People of all ages will be encouraged to read one of three motorcycle-focused books, meet authors who have devoted their lives to motorcycles, do leather crafts and learn about bike safety.
“We just wanted to bring the county together to talk about literacy, bring us together as one community and enjoy reading,” said Amy Kitchen, spokeswoman for the Johnson County Public Library. “Motorcycles are a new twist and a fun focus. It’ll be the fall, and we thought this was a perfect time to do this.”
Organizers have picked three books that deal with motorcycling, one each for different reading levels. For older readers, they chose Oliver’s book.
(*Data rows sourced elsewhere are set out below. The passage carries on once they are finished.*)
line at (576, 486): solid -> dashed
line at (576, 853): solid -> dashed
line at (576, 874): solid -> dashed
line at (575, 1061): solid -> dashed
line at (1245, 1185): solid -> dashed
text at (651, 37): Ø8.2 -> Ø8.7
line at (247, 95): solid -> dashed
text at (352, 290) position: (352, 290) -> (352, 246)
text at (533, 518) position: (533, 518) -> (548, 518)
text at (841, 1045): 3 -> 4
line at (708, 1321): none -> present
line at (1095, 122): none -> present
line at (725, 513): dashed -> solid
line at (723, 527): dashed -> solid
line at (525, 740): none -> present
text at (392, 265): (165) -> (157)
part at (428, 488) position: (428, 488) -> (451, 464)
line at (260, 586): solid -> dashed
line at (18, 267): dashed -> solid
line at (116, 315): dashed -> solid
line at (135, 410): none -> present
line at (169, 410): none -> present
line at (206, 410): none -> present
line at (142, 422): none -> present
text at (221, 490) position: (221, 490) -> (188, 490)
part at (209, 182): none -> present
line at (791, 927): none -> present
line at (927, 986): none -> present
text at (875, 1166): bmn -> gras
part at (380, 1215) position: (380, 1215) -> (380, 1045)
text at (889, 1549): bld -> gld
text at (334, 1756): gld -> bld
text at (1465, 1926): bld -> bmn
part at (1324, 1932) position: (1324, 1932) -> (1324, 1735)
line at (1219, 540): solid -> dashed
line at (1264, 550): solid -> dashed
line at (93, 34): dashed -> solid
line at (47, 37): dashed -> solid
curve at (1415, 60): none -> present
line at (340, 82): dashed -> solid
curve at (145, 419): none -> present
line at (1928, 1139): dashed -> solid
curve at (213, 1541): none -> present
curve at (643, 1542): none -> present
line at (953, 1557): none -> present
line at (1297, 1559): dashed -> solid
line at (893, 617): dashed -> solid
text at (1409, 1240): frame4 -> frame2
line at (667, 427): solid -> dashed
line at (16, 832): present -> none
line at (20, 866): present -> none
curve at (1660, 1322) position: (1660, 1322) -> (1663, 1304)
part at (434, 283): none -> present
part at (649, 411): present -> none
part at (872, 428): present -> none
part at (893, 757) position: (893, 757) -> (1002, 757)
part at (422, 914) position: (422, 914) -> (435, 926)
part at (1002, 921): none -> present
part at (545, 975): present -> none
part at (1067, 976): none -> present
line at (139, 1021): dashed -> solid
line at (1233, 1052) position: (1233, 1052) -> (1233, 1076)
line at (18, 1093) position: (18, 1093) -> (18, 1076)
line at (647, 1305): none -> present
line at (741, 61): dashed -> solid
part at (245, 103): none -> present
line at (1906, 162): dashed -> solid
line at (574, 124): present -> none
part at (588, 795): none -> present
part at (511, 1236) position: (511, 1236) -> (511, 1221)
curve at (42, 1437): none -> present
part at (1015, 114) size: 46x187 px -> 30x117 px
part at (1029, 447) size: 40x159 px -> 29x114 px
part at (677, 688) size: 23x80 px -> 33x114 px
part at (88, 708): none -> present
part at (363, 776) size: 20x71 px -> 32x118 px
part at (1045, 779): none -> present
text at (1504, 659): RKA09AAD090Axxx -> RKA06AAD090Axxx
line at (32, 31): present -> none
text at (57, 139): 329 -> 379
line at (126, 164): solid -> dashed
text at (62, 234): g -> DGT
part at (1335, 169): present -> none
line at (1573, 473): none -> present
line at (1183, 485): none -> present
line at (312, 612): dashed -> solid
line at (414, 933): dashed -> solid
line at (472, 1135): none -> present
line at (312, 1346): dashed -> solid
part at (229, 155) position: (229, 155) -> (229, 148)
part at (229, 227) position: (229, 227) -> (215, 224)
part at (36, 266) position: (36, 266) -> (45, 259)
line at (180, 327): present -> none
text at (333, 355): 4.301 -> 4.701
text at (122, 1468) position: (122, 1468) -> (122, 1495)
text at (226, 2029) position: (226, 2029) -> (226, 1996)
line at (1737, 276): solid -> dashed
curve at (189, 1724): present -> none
Teens can escape into the freedom of the road in John Green’s “Paper Towns,” while children will enjoy the hijinks of Beverly Cleary’s “The Mouse and the Motorcycle.”
“Our goal was to find something that would catch on every age group,” Kitchen said. “We wanted to find something that would meet everyone’s needs.”
While the libraries in Johnson County, Edinburgh and Greenwood have created individual reading events before, this is the first time the three districts have banded together to do something countywide. Kitchen, Greenwood director of development Jane Weisenbach and Edinburgh library director Cathy Hamm all worked to create a monthlong event.
Local motorcycle group American Bikers Aimed Towards Education and Indianapolis Southside Harley-Davidson helped fund and host certain events. A $3,000 grant from the Johnson County Community Foundation helped pay for appearances by two motorcycle-related authors, Oliver and Jean Davidson, granddaughter of one of the founders of Harley-Davidson.
This is an admirable endeavor, and the synergy of the three library systems working together should make it even more successful. In addition, the subject matter — motorcycles — might attract participants who otherwise might not take part.
Reading is a valuable skill and lifelong pastime. This kind of special emphasis might even reignite someone’s interest and prompt them to pick up a book.
We commend the libraries for this project. We hope the buzz it creates will approach a Harley’s almost trademark roar.